Expériences cruciales
Les expériences cruciales sont des expériences qui permettent de trancher décisivement entre deux hypothèses opposées.
L'expérience du pendule de Foucault a permis de trancher entre le géocentrisme et l'héliocentrisme, en apportant une preuve décisive au bien-fondé des lois du mouvement énoncées par Newton.
L'expérience permet donc d'éliminer des théories fausses. En cela, elle est essentielle. Une théorie ne fonctionne pas sans expérience. L'homme a besoin d'expérimenter, d'essayer, pour arriver à différentes conclusions. Mais si l'expérience est cruciale dans l'élimination des théories fausses, elle ne permet pas d'assurer que la théorie retenue est vraie.
En effet, il est impossible de prouver la vérité d'une théorie. Cela signifie que les théories scientifiques doivent être dites probables. Généralement, on pense que l'existence d'un grand nombre d'observations confirmant une théorie joue le rôle de preuve de sa vérité. Or, il s'agit là d'un raisonnement inductif, c'est-à-dire procédant par généralisation à partir de cas particuliers.
Le présupposé est le suivant : si la théorie a été à chaque fois confirmée, c'est qu'elle est vraie, ou du moins, probablement vraie, et l'on pourrait affiner ce jugement en formulant un degré de probabilité de vérité de la théorie, qui approcherait de la certitude au fur et à mesure qu'on accumule des données qui vont dans le sens de la théorie.
Mais il faut se méfier de l'induction, qui passe d'une série d'observations particulières à l'affirmation d'une vérité générale : car même si une théorie se vérifie de nombreuses fois dans des expériences variées, il est toujours possible qu'il existe une exception à cette règle qui ne soit pas encore connue.
L'expérience contrôle par réfutation
Une expérience ne peut que réfuter (et non confirmer complètement une théorie scientifique. En effet, un seul contre-exemple suffit à réfuter une théorie tandis que des milliers d'exemples ne suffisent pas à en confirmer une.
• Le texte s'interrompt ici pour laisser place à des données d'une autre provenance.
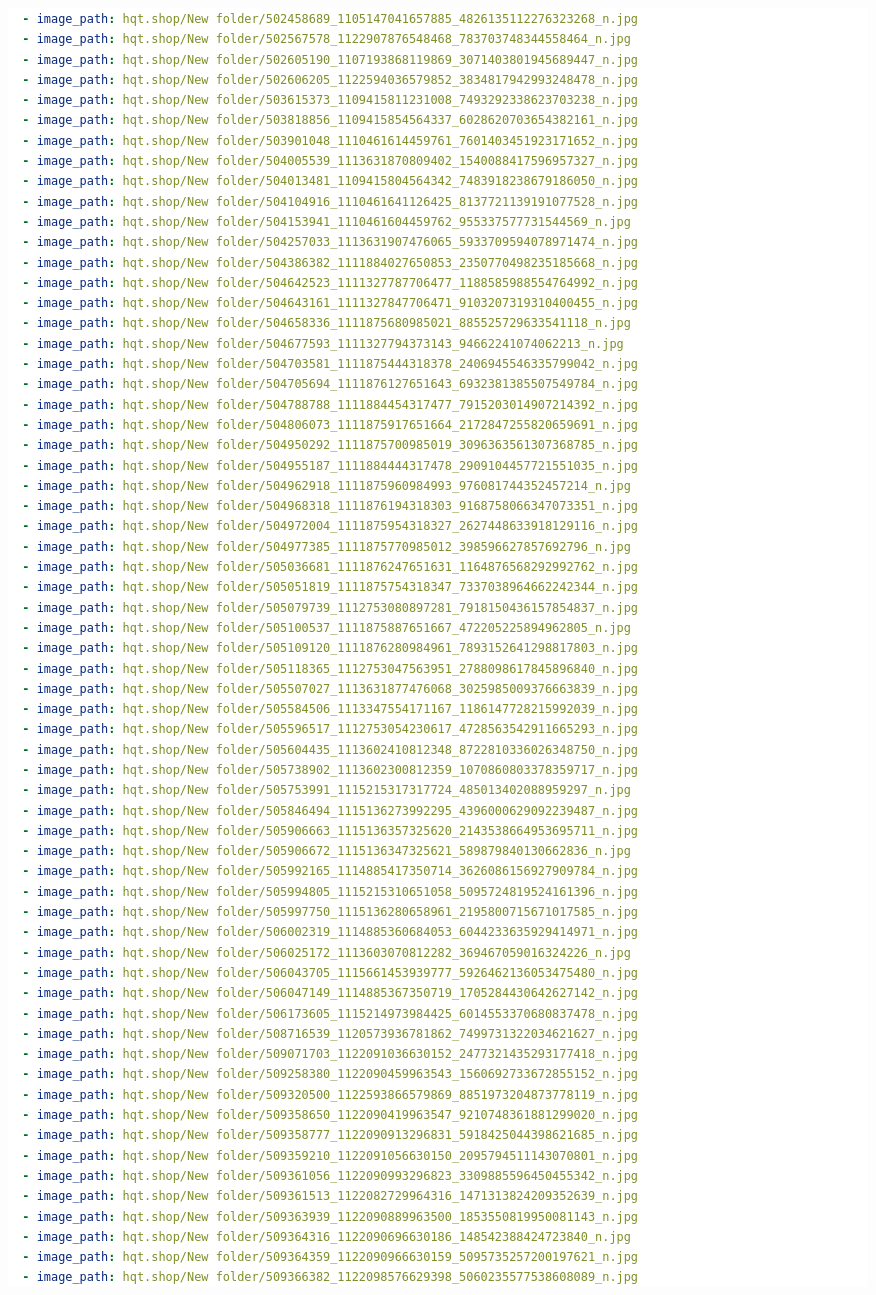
 ```yaml
  - image_path: hqt.shop/New folder/502458689_1105147041657885_4826135112276323268_n.jpg
  - image_path: hqt.shop/New folder/502567578_1122907876548468_783703748344558464_n.jpg
  - image_path: hqt.shop/New folder/502605190_1107193868119869_3071403801945689447_n.jpg
  - image_path: hqt.shop/New folder/502606205_1122594036579852_3834817942993248478_n.jpg
  - image_path: hqt.shop/New folder/503615373_1109415811231008_7493292338623703238_n.jpg
  - image_path: hqt.shop/New folder/503818856_1109415854564337_6028620703654382161_n.jpg
  - image_path: hqt.shop/New folder/503901048_1110461614459761_7601403451923171652_n.jpg
  - image_path: hqt.shop/New folder/504005539_1113631870809402_1540088417596957327_n.jpg
  - image_path: hqt.shop/New folder/504013481_1109415804564342_7483918238679186050_n.jpg
  - image_path: hqt.shop/New folder/504104916_1110461641126425_8137721139191077528_n.jpg
  - image_path: hqt.shop/New folder/504153941_1110461604459762_955337577731544569_n.jpg
  - image_path: hqt.shop/New folder/504257033_1113631907476065_5933709594078971474_n.jpg
  - image_path: hqt.shop/New folder/504386382_1111884027650853_2350770498235185668_n.jpg
  - image_path: hqt.shop/New folder/504642523_1111327787706477_1188585988554764992_n.jpg
  - image_path: hqt.shop/New folder/504643161_1111327847706471_9103207319310400455_n.jpg
  - image_path: hqt.shop/New folder/504658336_1111875680985021_885525729633541118_n.jpg
  - image_path: hqt.shop/New folder/504677593_1111327794373143_94662241074062213_n.jpg
  - image_path: hqt.shop/New folder/504703581_1111875444318378_2406945546335799042_n.jpg
  - image_path: hqt.shop/New folder/504705694_1111876127651643_6932381385507549784_n.jpg
  - image_path: hqt.shop/New folder/504788788_1111884454317477_7915203014907214392_n.jpg
  - image_path: hqt.shop/New folder/504806073_1111875917651664_2172847255820659691_n.jpg
  - image_path: hqt.shop/New folder/504950292_1111875700985019_3096363561307368785_n.jpg
  - image_path: hqt.shop/New folder/504955187_1111884444317478_2909104457721551035_n.jpg
  - image_path: hqt.shop/New folder/504962918_1111875960984993_976081744352457214_n.jpg
  - image_path: hqt.shop/New folder/504968318_1111876194318303_9168758066347073351_n.jpg
  - image_path: hqt.shop/New folder/504972004_1111875954318327_2627448633918129116_n.jpg
  - image_path: hqt.shop/New folder/504977385_1111875770985012_398596627857692796_n.jpg
  - image_path: hqt.shop/New folder/505036681_1111876247651631_1164876568292992762_n.jpg
  - image_path: hqt.shop/New folder/505051819_1111875754318347_7337038964662242344_n.jpg
  - image_path: hqt.shop/New folder/505079739_1112753080897281_7918150436157854837_n.jpg
  - image_path: hqt.shop/New folder/505100537_1111875887651667_472205225894962805_n.jpg
  - image_path: hqt.shop/New folder/505109120_1111876280984961_7893152641298817803_n.jpg
  - image_path: hqt.shop/New folder/505118365_1112753047563951_2788098617845896840_n.jpg
  - image_path: hqt.shop/New folder/505507027_1113631877476068_3025985009376663839_n.jpg
  - image_path: hqt.shop/New folder/505584506_1113347554171167_1186147728215992039_n.jpg
  - image_path: hqt.shop/New folder/505596517_1112753054230617_4728563542911665293_n.jpg
  - image_path: hqt.shop/New folder/505604435_1113602410812348_8722810336026348750_n.jpg
  - image_path: hqt.shop/New folder/505738902_1113602300812359_1070860803378359717_n.jpg
  - image_path: hqt.shop/New folder/505753991_1115215317317724_485013402088959297_n.jpg
  - image_path: hqt.shop/New folder/505846494_1115136273992295_4396000629092239487_n.jpg
  - image_path: hqt.shop/New folder/505906663_1115136357325620_2143538664953695711_n.jpg
  - image_path: hqt.shop/New folder/505906672_1115136347325621_589879840130662836_n.jpg
  - image_path: hqt.shop/New folder/505992165_1114885417350714_3626086156927909784_n.jpg
  - image_path: hqt.shop/New folder/505994805_1115215310651058_5095724819524161396_n.jpg
  - image_path: hqt.shop/New folder/505997750_1115136280658961_2195800715671017585_n.jpg
  - image_path: hqt.shop/New folder/506002319_1114885360684053_6044233635929414971_n.jpg
  - image_path: hqt.shop/New folder/506025172_1113603070812282_369467059016324226_n.jpg
  - image_path: hqt.shop/New folder/506043705_1115661453939777_5926462136053475480_n.jpg
  - image_path: hqt.shop/New folder/506047149_1114885367350719_1705284430642627142_n.jpg
  - image_path: hqt.shop/New folder/506173605_1115214973984425_6014553370680837478_n.jpg
  - image_path: hqt.shop/New folder/508716539_1120573936781862_7499731322034621627_n.jpg
  - image_path: hqt.shop/New folder/509071703_1122091036630152_2477321435293177418_n.jpg
  - image_path: hqt.shop/New folder/509258380_1122090459963543_1560692733672855152_n.jpg
  - image_path: hqt.shop/New folder/509320500_1122593866579869_8851973204873778119_n.jpg
  - image_path: hqt.shop/New folder/509358650_1122090419963547_9210748361881299020_n.jpg
  - image_path: hqt.shop/New folder/509358777_1122090913296831_5918425044398621685_n.jpg
  - image_path: hqt.shop/New folder/509359210_1122091056630150_2095794511143070801_n.jpg
  - image_path: hqt.shop/New folder/509361056_1122090993296823_3309885596450455342_n.jpg
  - image_path: hqt.shop/New folder/509361513_1122082729964316_1471313824209352639_n.jpg
  - image_path: hqt.shop/New folder/509363939_1122090889963500_1853550819950081143_n.jpg
  - image_path: hqt.shop/New folder/509364316_1122090696630186_148542388424723840_n.jpg
  - image_path: hqt.shop/New folder/509364359_1122090966630159_5095735257200197621_n.jpg
  - image_path: hqt.shop/New folder/509366382_1122098576629398_5060235577538608089_n.jpg
```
Ainsi, l'induction ne permet de prouver la vérité d'une théorie, tandis que la déduction permet d'en prouver la fausseté : si la conséquence attendue dans l'expérience n'est pas trouvée, on peut en déduire que la théorie est fausse.
C'est pourquoi Karl Popper préfère parler de réfutabilité ou de falsifiabilité des théories scientifiques. Une théorie irréfutable n'est donc pas une théorie indiscutablement vraie mais simplement une théorie non scientifique, quand bien même elle serait vraie par ailleurs, c'est-à-dire conforme aux faits observés.
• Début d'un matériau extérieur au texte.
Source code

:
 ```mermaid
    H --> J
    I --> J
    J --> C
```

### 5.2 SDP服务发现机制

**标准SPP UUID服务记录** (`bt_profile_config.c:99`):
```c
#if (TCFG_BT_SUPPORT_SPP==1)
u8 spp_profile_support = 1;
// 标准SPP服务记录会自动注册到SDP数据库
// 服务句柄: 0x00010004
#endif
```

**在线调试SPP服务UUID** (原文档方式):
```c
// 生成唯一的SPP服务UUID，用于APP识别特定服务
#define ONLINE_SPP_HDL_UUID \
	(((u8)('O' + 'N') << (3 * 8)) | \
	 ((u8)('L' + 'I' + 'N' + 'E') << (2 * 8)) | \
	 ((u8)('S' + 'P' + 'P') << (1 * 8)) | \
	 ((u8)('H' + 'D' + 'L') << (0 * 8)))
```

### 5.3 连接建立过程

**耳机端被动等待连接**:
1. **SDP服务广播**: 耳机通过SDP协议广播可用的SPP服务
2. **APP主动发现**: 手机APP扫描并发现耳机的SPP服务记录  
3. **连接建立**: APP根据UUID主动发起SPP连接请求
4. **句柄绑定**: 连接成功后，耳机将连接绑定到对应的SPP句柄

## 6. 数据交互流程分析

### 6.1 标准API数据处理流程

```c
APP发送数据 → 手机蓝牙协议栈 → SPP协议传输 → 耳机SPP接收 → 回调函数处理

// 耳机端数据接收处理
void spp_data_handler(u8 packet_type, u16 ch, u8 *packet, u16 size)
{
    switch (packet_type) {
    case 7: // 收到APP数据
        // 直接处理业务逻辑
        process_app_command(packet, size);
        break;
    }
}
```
Si je dis que quelqu'un a de la "chance" au jeu ou dans la vie, cela est vrai par rapport aux critères communs. Mais je ne peux pas prouver scientifiquement que le "hasard", défini mathématiquement, a favorisé cette personne. Il est donc vrai que la personne a eu, au sens commun, de la "chance", mais ce n'est pas un énoncé scientifique.
Pour les théories, l'irréfutabilité n'est pas (comme on l'imagine souvent) vertu mais défaut.
Karl Popper
Conjectures et réfutations : la croissance du savoir scientifique, (Conjectures and refutations), trad. Michelle-Irène B. de Launay, Marc Buhot de Launay, Paris, éd. Payot, coll. "Bibliothèque scientifique" (2006)
1963
Une théorie n'est scientifique que si elle est réfutable. On peut donc dire qu'une théorie scientifique est vraie, non pas définitivement mais jusqu'à preuve du contraire. Une vérité scientifique vaut comme telle jusqu'à la prochaine réfutation.